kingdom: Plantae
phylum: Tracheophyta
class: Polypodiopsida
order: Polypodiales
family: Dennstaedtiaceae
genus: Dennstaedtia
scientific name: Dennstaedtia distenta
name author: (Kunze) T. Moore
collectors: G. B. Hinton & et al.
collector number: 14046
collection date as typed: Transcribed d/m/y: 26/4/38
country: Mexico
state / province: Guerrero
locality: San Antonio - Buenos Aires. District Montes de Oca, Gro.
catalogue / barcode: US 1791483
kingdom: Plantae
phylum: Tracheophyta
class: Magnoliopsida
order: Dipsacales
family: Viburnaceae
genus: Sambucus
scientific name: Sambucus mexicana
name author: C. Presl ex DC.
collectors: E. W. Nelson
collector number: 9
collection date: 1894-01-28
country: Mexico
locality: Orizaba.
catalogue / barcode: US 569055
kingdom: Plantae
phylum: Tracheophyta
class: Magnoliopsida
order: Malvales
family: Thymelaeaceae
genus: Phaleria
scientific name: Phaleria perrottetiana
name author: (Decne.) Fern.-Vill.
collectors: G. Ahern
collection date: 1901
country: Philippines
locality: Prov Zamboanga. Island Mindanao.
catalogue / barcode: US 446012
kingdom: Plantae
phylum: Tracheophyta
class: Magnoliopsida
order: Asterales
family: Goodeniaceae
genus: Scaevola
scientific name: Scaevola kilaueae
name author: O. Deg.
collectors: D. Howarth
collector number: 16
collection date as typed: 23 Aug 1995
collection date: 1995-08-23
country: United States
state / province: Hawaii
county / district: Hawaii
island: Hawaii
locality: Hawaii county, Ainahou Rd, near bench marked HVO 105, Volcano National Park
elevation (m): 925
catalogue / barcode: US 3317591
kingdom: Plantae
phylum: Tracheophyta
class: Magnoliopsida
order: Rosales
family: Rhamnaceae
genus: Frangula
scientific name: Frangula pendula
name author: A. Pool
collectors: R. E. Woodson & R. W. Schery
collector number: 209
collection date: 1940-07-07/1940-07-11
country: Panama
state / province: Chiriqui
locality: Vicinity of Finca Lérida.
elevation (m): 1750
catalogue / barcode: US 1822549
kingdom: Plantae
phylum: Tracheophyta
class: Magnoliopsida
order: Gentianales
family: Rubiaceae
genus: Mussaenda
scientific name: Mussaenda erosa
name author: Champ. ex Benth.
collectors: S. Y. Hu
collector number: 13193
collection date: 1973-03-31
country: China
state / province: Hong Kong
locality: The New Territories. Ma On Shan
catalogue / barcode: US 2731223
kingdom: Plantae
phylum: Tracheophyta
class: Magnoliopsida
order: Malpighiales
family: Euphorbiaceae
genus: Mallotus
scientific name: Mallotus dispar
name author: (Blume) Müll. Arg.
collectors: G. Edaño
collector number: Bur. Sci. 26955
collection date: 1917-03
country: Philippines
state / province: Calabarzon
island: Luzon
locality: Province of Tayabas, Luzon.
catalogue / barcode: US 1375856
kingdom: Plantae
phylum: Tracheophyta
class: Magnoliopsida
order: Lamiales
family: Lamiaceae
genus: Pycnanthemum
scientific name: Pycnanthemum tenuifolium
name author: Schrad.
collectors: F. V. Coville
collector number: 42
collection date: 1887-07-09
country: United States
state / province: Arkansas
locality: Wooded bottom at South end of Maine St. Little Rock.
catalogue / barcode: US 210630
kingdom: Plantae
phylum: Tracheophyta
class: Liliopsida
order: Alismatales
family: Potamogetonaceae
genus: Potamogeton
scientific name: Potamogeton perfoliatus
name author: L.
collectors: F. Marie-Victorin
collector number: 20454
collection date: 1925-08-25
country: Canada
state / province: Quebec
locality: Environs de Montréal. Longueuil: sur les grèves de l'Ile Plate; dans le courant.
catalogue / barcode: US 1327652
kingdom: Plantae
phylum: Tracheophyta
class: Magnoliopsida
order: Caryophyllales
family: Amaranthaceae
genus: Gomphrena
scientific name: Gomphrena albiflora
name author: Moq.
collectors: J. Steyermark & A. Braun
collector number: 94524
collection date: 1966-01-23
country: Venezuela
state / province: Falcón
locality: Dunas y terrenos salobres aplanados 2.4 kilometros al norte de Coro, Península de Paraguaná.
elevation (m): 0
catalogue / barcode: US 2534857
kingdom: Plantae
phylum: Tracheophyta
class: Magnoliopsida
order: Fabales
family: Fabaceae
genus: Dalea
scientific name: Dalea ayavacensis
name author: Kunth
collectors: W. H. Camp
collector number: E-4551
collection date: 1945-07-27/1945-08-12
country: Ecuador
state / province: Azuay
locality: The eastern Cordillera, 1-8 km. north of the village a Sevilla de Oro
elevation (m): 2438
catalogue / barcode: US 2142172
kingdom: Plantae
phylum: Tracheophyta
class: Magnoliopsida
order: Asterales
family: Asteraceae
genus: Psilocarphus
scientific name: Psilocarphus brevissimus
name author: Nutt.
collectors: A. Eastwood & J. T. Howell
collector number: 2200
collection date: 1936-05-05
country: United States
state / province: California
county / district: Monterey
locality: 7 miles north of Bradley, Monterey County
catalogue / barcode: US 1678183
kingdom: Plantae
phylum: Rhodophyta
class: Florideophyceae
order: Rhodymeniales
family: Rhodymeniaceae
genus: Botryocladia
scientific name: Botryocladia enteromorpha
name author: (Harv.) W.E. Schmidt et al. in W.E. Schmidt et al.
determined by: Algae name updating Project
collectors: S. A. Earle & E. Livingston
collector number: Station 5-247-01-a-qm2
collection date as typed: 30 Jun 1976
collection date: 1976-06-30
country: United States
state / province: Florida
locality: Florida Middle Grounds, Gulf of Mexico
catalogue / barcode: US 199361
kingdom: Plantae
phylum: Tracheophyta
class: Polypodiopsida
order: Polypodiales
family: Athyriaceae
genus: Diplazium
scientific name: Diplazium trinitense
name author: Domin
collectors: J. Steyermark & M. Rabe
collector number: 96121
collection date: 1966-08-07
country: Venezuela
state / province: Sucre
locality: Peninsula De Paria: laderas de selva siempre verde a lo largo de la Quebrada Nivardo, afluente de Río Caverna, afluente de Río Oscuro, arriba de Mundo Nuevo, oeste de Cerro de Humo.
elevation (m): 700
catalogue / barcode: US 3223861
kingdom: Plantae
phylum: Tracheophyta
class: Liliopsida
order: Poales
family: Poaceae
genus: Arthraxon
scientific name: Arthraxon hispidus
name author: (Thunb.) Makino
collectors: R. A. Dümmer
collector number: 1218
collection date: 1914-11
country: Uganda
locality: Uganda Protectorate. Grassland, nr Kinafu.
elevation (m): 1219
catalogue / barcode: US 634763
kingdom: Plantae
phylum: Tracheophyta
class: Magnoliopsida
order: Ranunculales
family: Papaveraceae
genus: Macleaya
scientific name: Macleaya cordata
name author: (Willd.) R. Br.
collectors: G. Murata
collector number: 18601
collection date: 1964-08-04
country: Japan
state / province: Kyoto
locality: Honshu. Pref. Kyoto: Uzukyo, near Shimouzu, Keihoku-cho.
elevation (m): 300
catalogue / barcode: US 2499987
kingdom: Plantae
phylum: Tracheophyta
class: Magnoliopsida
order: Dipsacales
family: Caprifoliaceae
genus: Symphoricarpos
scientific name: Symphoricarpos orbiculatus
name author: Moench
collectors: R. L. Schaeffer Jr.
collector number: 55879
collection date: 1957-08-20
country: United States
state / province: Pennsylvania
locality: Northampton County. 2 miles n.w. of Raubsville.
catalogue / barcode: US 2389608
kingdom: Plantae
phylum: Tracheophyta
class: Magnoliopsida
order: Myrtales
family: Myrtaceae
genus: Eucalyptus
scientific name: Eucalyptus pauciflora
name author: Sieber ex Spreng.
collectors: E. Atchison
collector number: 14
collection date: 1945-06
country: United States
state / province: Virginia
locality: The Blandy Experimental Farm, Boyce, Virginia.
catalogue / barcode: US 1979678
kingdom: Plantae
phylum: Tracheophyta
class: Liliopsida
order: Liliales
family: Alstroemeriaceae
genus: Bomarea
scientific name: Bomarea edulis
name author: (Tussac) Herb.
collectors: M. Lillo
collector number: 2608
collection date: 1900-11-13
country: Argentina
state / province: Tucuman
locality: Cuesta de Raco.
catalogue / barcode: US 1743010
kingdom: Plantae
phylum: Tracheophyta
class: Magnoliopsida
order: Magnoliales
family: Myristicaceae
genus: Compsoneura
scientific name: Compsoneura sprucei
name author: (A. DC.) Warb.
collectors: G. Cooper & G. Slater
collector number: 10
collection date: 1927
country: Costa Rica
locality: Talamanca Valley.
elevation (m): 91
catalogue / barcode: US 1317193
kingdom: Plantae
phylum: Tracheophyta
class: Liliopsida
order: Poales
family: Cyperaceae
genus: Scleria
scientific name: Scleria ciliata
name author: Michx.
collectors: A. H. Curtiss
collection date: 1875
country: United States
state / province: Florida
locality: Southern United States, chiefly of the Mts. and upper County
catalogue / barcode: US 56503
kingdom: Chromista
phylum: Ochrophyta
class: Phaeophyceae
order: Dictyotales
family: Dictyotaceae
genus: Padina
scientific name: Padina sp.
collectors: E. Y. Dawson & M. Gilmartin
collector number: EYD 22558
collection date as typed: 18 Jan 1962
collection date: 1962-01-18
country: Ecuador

REQUEST
Rewrite the material between the lines holding "collectors: F. Marie-Victorin" and "order: Caryophyllales", inclusive, swapping "locality" for "site" and leaving everything else unchanged.

EXPECTED ANSWER
collectors: F. Marie-Victorin
collector number: 20454
collection date: 1925-08-25
country: Canada
state / province: Quebec
site: Environs de Montréal. Longueuil: sur les grèves de l'Ile Plate; dans le courant.
catalogue / barcode: US 1327652
kingdom: Plantae
phylum: Tracheophyta
class: Magnoliopsida
order: Caryophyllales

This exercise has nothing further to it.